When Carl finished listing my possibilities, I answered "White" pretty definitively.  

"So there is only one member of your household, and that member is white," he confirmed.

"Correct," I answered.

"So the one member of your household is not of Hispanic decent," he clarified.

"Correct," I answered again.

"Ok," Carl said.  "Now please answer the next question to the best of your knowledge."

"Will do," I waited patiently.

"To the best of your knowledge, there is one person living in your household, and that person is not of African American decent."

This sounded pretty familiar.

"That is correct, sir," I told him.

"So the sole member of your household would best be described as "white."

"SIR YES SIR!" I shouted.  Perhaps I hadn't been answering in a very official capacity, and this was the problem.  Well, I was out to amend that.

Carl, however, was less than thrilled.  So, we moved on to my household guests.

Carl asked me if there had been anyone staying with me from the armed forces or a from nursing home.

"No sir," I told him.

"So on April 1st 2010, no one was staying with you from a nursing home."

"No."

"Were there any babies living in your residence?"

"No sir, no babies."

"Ok," Carl said.

"Are we done?" I asked.

"Just a few more questions," said Carl.  "On April 1st, 2010, were there any babies or anyone from a nursing home living with you?"

He had to be kidding.

After assuring Carl several times that I had no college students, senior citizens, or armed personnel crashing on my couch, he seemed satisfied with my answers.

"Is there anything else I can help you with ma'am?" he asked.

"Actually, yes, just one question," I said.  "Since I gave you this information on the phone, do I still need to fill out my form and send it in, or does this take care of it?"

There was a long pause.

"Carl?" I said.

"I'm sorry, can you repeat the question?"

"Since I gave you this information on the phone, do I still need to fill out my form and send it in, or does this take care of it?" I asked again.

"I'm not sure I understand what you're asking," Carl said.

"Seriously?" I asked him, but when he was silent, I figured he must not be kidding.  Carl didn't seem like the type to kid.  So I tried a different approach.

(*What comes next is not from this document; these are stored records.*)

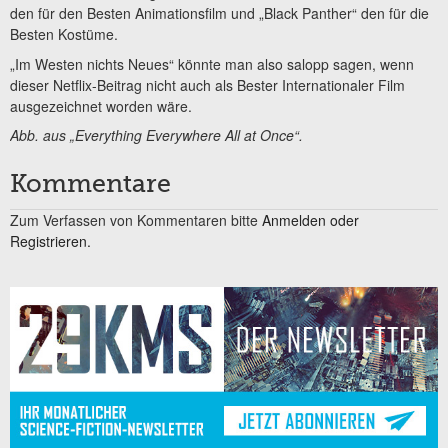
den für den Besten Animationsfilm und „Black Panther“ den für die
Besten Kostüme.
„Im Westen nichts Neues“ könnte man also salopp sagen, wenn
dieser Netflix-Beitrag nicht auch als Bester Internationaler Film
ausgezeichnet worden wäre.
Abb. aus „Everything Everywhere All at Once“.
Kommentare
Zum Verfassen von Kommentaren bitte
Anmelden oder
Registrieren.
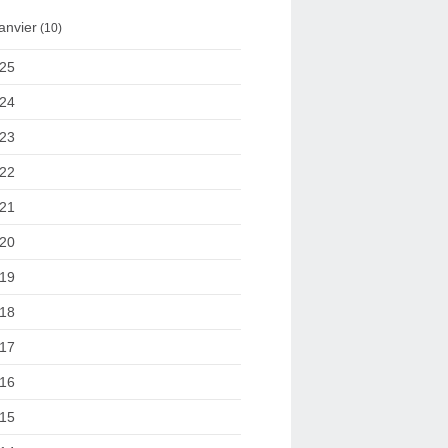
anvier
(10)
25
24
23
22
21
20
19
18
17
16
15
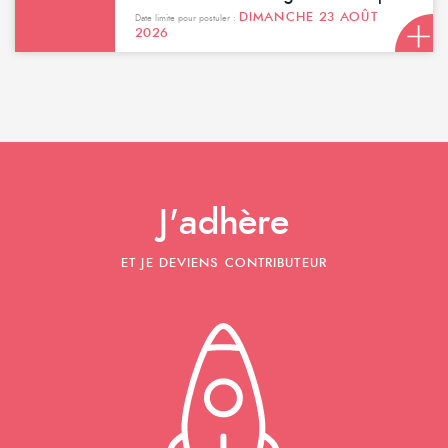
DIMANCHE 23 AOÛT
Date limite pour postuler :
2026
J'adhère
ET JE DEVIENS CONTRIBUTEUR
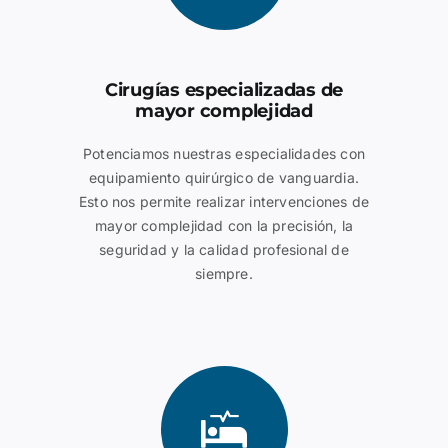
Cirugías especializadas de
mayor complejidad
Potenciamos nuestras especialidades con
equipamiento quirúrgico de vanguardia.
Esto nos permite realizar intervenciones de
mayor complejidad con la precisión, la
seguridad y la calidad profesional de
siempre.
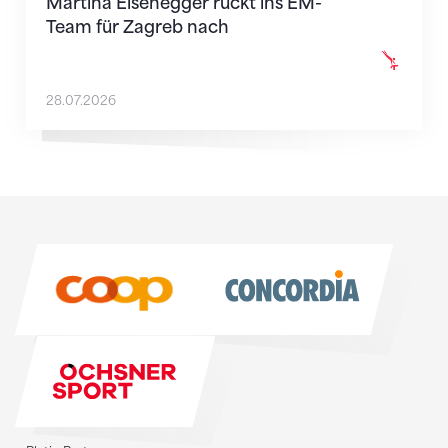
Martina Eisenegger rückt ins EM-
Team für Zagreb nach
28.07.2026
Sponsoren
Sponsoren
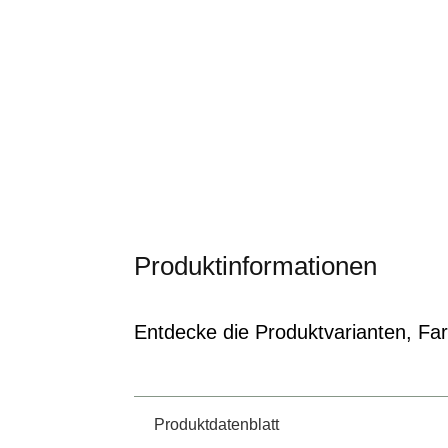
Produktinformationen
Entdecke die Produktvarianten, Farb
Produktdatenblatt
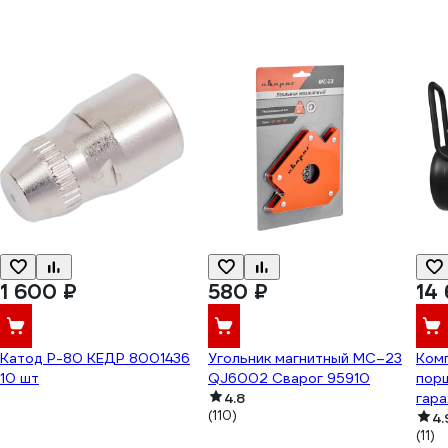
1 600 ₽
580 ₽
14
Катод P-80 КЕДР 8001436
Угольник магнитный МС–23
Ком
10 шт
QJ6002 Сварог 95910
пор
4.8
гар
(110)
БАК
4.
(11)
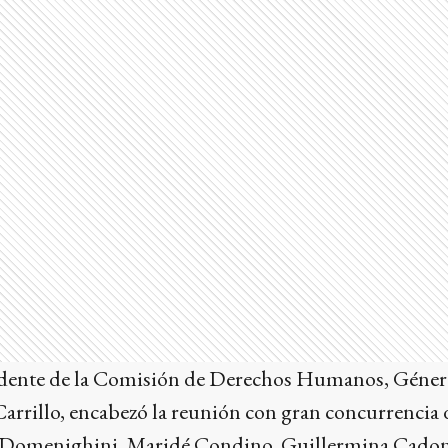
sidente de la Comisión de Derechos Humanos, Género
arrillo, encabezó la reunión con gran concurrencia d
a Domenighini, Maridé Condino, Guillermina Cadon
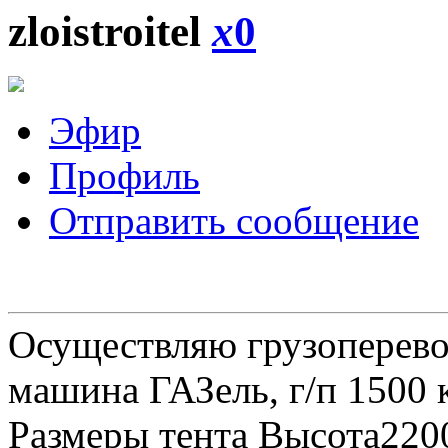
zloistroitel
x
0
Эфир
Профиль
Отправить сообщение
Осуществляю грузоперевоз
машина ГАЗель, г/п 1500 к
Размеры тента Высота22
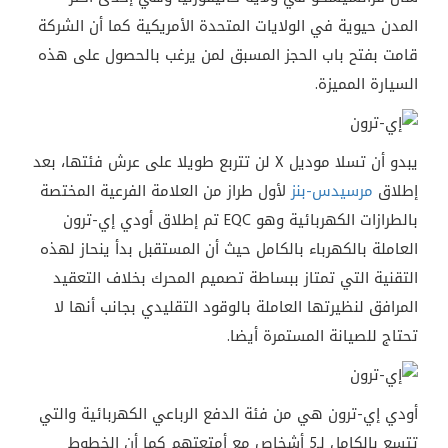
المدن حيوية في الولايات المتحدة الأمريكية كما أن الشركة
قامت بفتح باب الحجز المسبق لمن يرغب بالحصول على هذه
السيارة المميزة.
يبدو أن تسلا موديل X لن تتربع طويلا على عرش فئتها، بعد
إطلاق
مرسيدس-بنز
لأول طراز من العلامة الفرعية المختصة
بالطرازات الكهربائية وهو EQC تم إطلاق أودي إي-ترون
العاملة بالكهرباء بالكامل حيث أن المستقبل بدأ ينحاز لهذه
التقنية التي تمتاز ببساطة تصميم المحرك بخلاف التعقيد
المرافق لنظيرتها العاملة بالوقود التقليدي بجانب أنها لا
تحتاج للصيانة المستمرة أيضا.
أودي إي-ترون هي من فئة الدفع الرباعي الكهربائية والتي
تتسع بالكامل لـ5 أشخاص مع أمتعتهم كما أن الخطوط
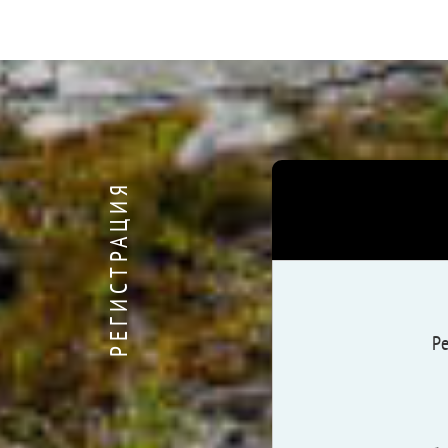
РЕГИСТРАЦИЯ
Ре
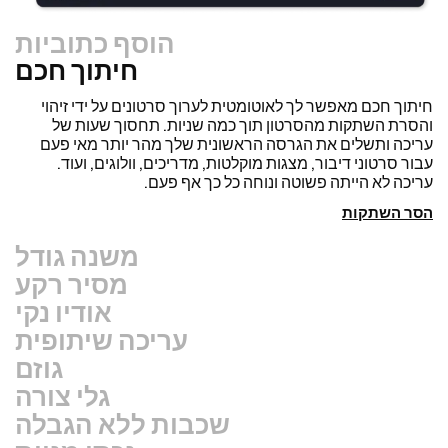
הוסף כתוביות
חיתוך חכם
חיתוך חכם מאפשר לך לאוטומטית לערוך סרטונים על ידי זיהוי
והסרת השתקות מהסרטון תוך כמה שניות. תחסוך שעות של
עריכה ותשלים את הגרסה הראשונית שלך מהר יותר מאי פעם
עבור סרטוני דיבור, מצגות מוקלטות, מדריכים, וולוגים, ועוד.
עריכה לא הייתה פשוטה ונוחה כל כך אף פעם.
הסר השתקות
משנה גודל
מסיר רקע
אודיו נקי
עריכה שיתופית
גוזם
גלי צורה
שכבות ללא הגבלה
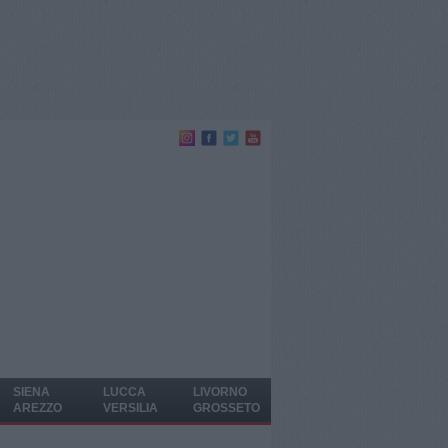
SIENA
LUCCA
LIVORNO
AREZZO
VERSILIA
GROSSETO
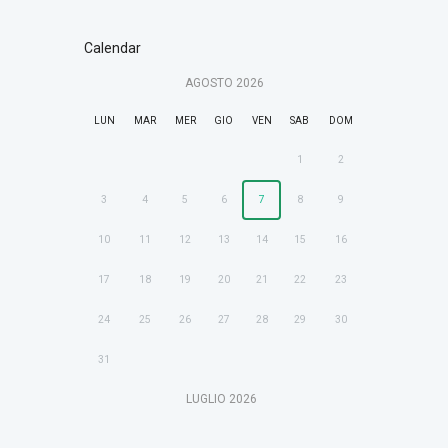
Calendar
AGOSTO
2026
LUN
MAR
MER
GIO
VEN
SAB
DOM
1
2
3
4
5
6
7
8
9
10
11
12
13
14
15
16
17
18
19
20
21
22
23
24
25
26
27
28
29
30
31
LUGLIO
2026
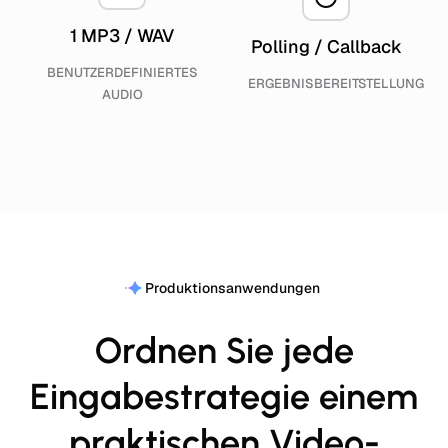
1 MP3 / WAV
Polling / Callback
BENUTZERDEFINIERTES
ERGEBNISBEREITSTELLUNG
AUDIO
Produktionsanwendungen
Ordnen Sie jede
Eingabestrategie einem
praktischen Video-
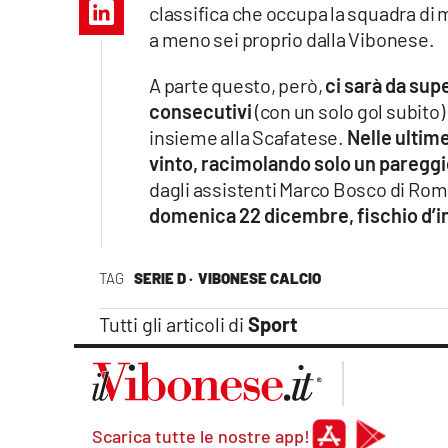
classifica che occupa la squadra di m
Apple
a meno sei proprio dalla Vibonese.
A parte questo, però,
ci sarà da sup
consecutivi
(con un solo gol subito)
Vai
insieme alla Scafatese.
Nelle ultime
vinto, racimolando solo un pareggi
dagli assistenti Marco Bosco di Ro
domenica 22 dicembre, fischio d’ini
TAG
SERIE D ·
VIBONESE CALCIO
Tutti gli articoli di
Sport
Scarica tutte le nostre app!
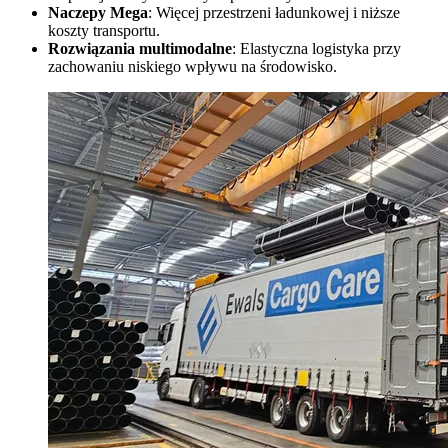
Naczepy Mega
: Więcej przestrzeni ładunkowej i niższe
koszty transportu.
Rozwiązania multimodalne
: Elastyczna logistyka przy
zachowaniu niskiego wpływu na środowisko.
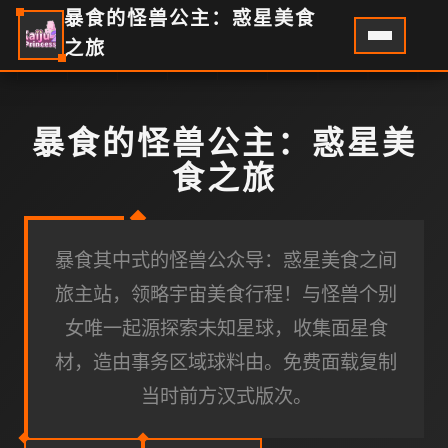
暴食的怪兽公主：惑星美食
之旅
暴食的怪兽公主：惑星美
食之旅
暴食其中式的怪兽公众导：惑星美食之间
旅主站，领略宇宙美食行程！与怪兽个别
女唯一起源探索未知星球，收集面星食
材，造由事务区域球料由。免费面载复制
当时前方汉式版次。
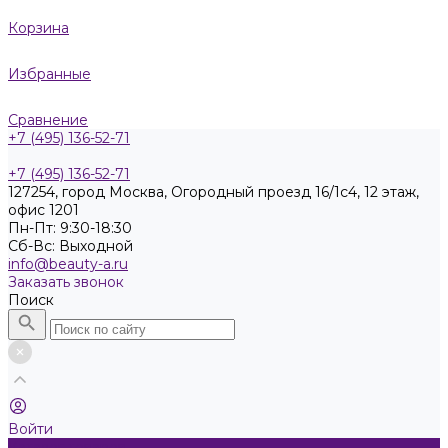
Корзина
Избранные
Сравнение
+7 (495) 136-52-71
+7 (495) 136-52-71
127254, город Москва, Огородный проезд 16/1с4, 12 этаж,
офис 1201
Пн-Пт: 9:30-18:30
Cб-Вс: Выходной
info@beauty-a.ru
Заказать звонок
Поиск
Войти
Каталог товаров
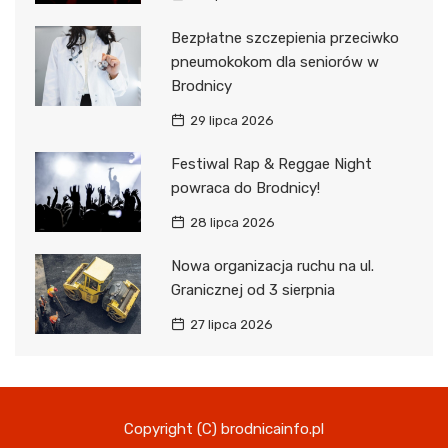
Bezpłatne szczepienia przeciwko
pneumokokom dla seniorów w
Brodnicy
29 lipca 2026
Festiwal Rap & Reggae Night
powraca do Brodnicy!
28 lipca 2026
Nowa organizacja ruchu na ul.
Granicznej od 3 sierpnia
27 lipca 2026
Copyright (C) brodnicainfo.pl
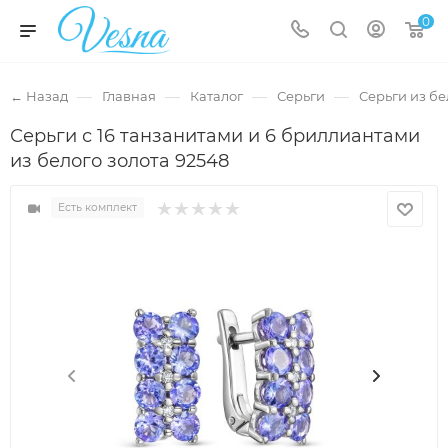
0
—
—
—
—
← Назад
Главная
Каталог
Серьги
Серьги из бе
Серьги с 16 танзанитами и 6 бриллиантами
из белого золота 92548
Есть комплект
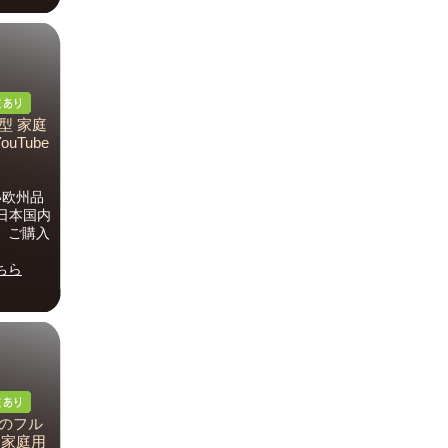
型 家庭
YouTube
い欧州品
日本国内
。ご購入
ちら
真のフル
ー 家庭用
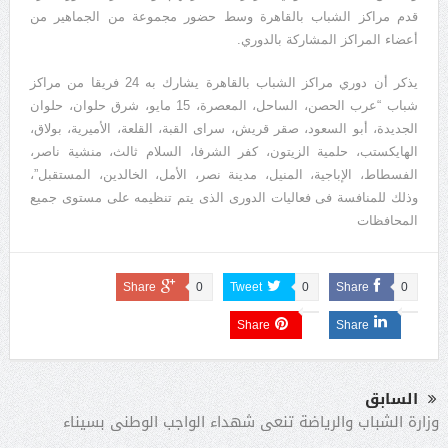
قدم مراكز الشباب بالقاهرة وسط حضور مجموعة من الجماهير من
أعضاء المراكز المشاركة بالدوري.
يذكر أن دوري مراكز الشباب بالقاهرة يشارك به 24 فريقا من مراكز
شباب “عرب الحصن، الساحل، المعصرة، 15 مايو، شرق حلوان، حلوان
الجديدة، أبو السعود، صقر قريش، سراى القبة، القلعة، الأميرية، بولاق،
الهايكستب، حلمية الزيتون، كفر الشرفا، السلام ثالث، منشية ناصر،
الفسطاط، الإباجية، المنيل، مدينة نصر، الأمل، الخالدين، المستقبل”،
وذلك للمنافسة فى فعاليات الدورى الذى يتم تنظيمه على مستوى جميع
المحافظات
Share
0
Tweet
0
Share
0
Share
Share
السابق
وزارة الشباب والرياضة تنعى شهداء الواجب الوطنى بسيناء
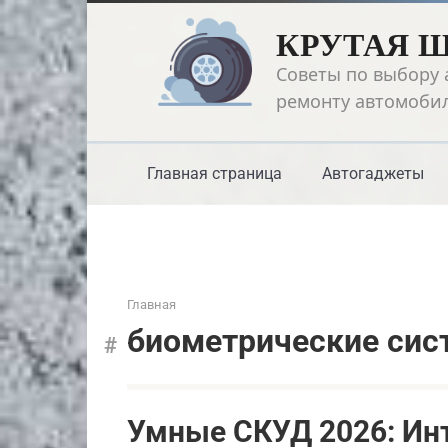
Перейти
КРУТАЯ 
к
контенту
Советы по выбору 
ремонту автомоби
Главная страница
Автогаджеты
Главная
биометрические си
Умные СКУД 2026: Ин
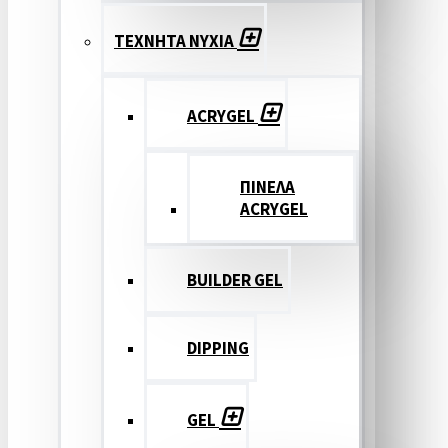
ΤΕΧΝΗΤΑ ΝΥΧΙΑ
ACRYGEL
ΠΙΝΕΛΑ
ACRYGEL
BUILDER GEL
DIPPING
GEL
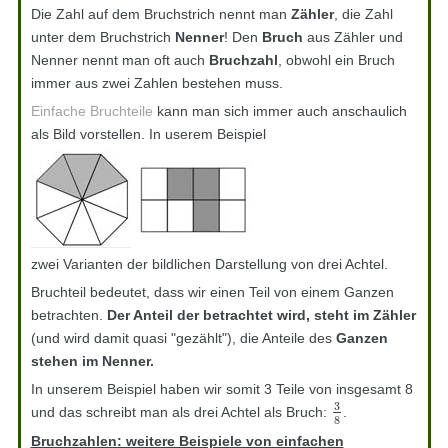
Die Zahl auf dem Bruchstrich nennt man
Zähler
, die Zahl
unter dem Bruchstrich
Nenner
! Den
Bruch
aus Zähler und
Nenner nennt man oft auch
Bruchzahl
, obwohl ein Bruch
immer aus zwei Zahlen bestehen muss.
Einfache Bruchteile
kann man sich immer auch anschaulich
als Bild vorstellen. In userem Beispiel
zwei Varianten der bildlichen Darstellung von drei Achtel.
Bruchteil bedeutet, dass wir einen Teil von einem Ganzen
betrachten.
Der Anteil der betrachtet wird, steht im Zähler
(und wird damit quasi "gezählt"), die Anteile des
Ganzen
stehen im Nenner.
In unserem Beispiel haben wir somit 3 Teile von insgesamt 8
3
und das schreibt man als drei Achtel als Bruch:
.
3
8
8
Bruchzahlen: weitere Beispiele von einfachen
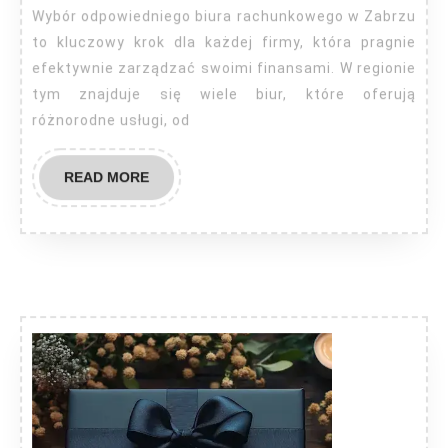
Wybór odpowiedniego biura rachunkowego w Zabrzu
to kluczowy krok dla każdej firmy, która pragnie
efektywnie zarządzać swoimi finansami. W regionie
tym znajduje się wiele biur, które oferują
różnorodne usługi, od
READ
READ MORE
MORE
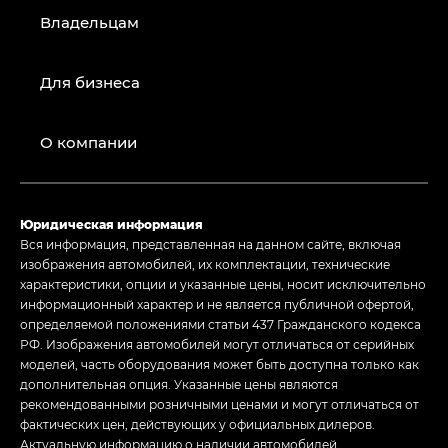
Владельцам
Для бизнеса
О компании
Юридическая информация
Вся информация, представленная на данном сайте, включая
изображения автомобилей, их комплектации, технические
характеристики, опции и указанные цены, носит исключительно
информационный характер и не является публичной офертой,
определяемой положениями статьи 437 Гражданского кодекса
РФ. Изображения автомобилей могут отличаться от серийных
моделей, часть оборудования может быть доступна только как
дополнительная опция. Указанные цены являются
рекомендованными розничными ценами и могут отличаться от
фактических цен, действующих у официальных дилеров.
Актуальную информацию о наличии автомобилей,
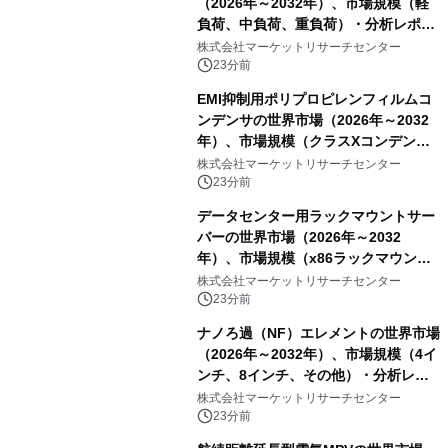
（2026年～2032年）、市場規模（軽
負荷、中負荷、重負荷）・分析レポー
トを発表
株式会社マーケットリサーチセンター
23分前
EMI抑制用ポリプロピレンフィルムコ
ンデンサの世界市場（2026年～2032
年）、市場規模（クラスXコンデン
サ、クラスYコンデンサ）・分析レポ
株式会社マーケットリサーチセンター
ートを発表
23分前
データセンター用ラックマウントサー
バーの世界市場（2026年～2032
年）、市場規模（x86ラックマウン
ト、非x86ラックマウント）・分析レ
株式会社マーケットリサーチセンター
ポートを発表
23分前
ナノろ過（NF）エレメントの世界市場
（2026年～2032年）、市場規模（4イ
ンチ、8インチ、その他）・分析レポ
ートを発表
株式会社マーケットリサーチセンター
23分前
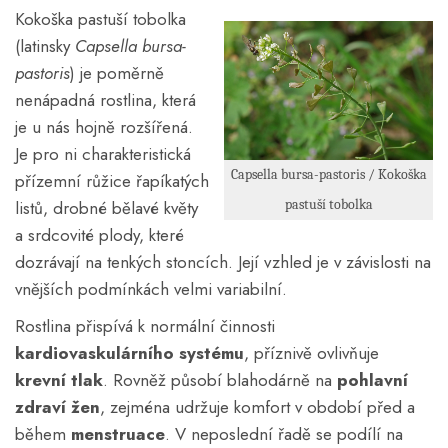
Kokoška pastuší tobolka
(latinsky
Capsella bursa-
pastoris
) je poměrně
nenápadná rostlina, která
je u nás hojně rozšířená.
Je pro ni charakteristická
Capsella bursa-pastoris / Kokoška
přízemní růžice řapíkatých
listů, drobné bělavé květy
pastuší tobolka
a srdcovité plody, které
dozrávají na tenkých stoncích. Její vzhled je v závislosti na
vnějších podmínkách velmi variabilní.
Rostlina přispívá k normální činnosti
kardiovaskulárního systému
, příznivě ovlivňuje
krevní tlak
. Rovněž působí blahodárně na
pohlavní
zdraví žen
, zejména udržuje komfort v období před a
během
menstruace
. V neposlední řadě se podílí na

"Ok, Carl.  I, Melissa Milne, the lone, white member of my household, have given you my Census information on this Wednesday, June 2nd, in the year of our Lord 2010, over the telephone.  Having done so, am I still required to fill out the physical, paper Census form that was sent to me in the mail, or has this telephone conversation given you the answers about me that you need?"

Another long pause from Carl, until he finally said "I'm sorry ma'am, can I put you on hold while I look for an answer to your question?"

Then, before I could even answer, I was on hold.  

Twenty-five minutes later, Carl came back.

"Are you still there?" he asked.

"Yes," I answered.

"I'm sorry, ma'am, but I wasn't able to find any information to answer your question."

"Seriously?" I said again.

"Is there anything else I can help you with today, ma'am?"

"Goodbye, Carl," I said, and hung up.  

I appreciate the thoroughness, I do.  There should be absolutely no confusion now about how many members are in my household, whether or not I had any house guests staying there in April, and what we all look like.  Still, for as thorough as he was trained to be, you'd think Carl would have been scripted some sort of answer, should the question of inadvertently being counted twice come up.

Still, I didn't have time to worry about it - I had a delinquent account to take care of.  The thought of having WANTED posters with my face on them slapped all over Wisconsin does not appeal to me.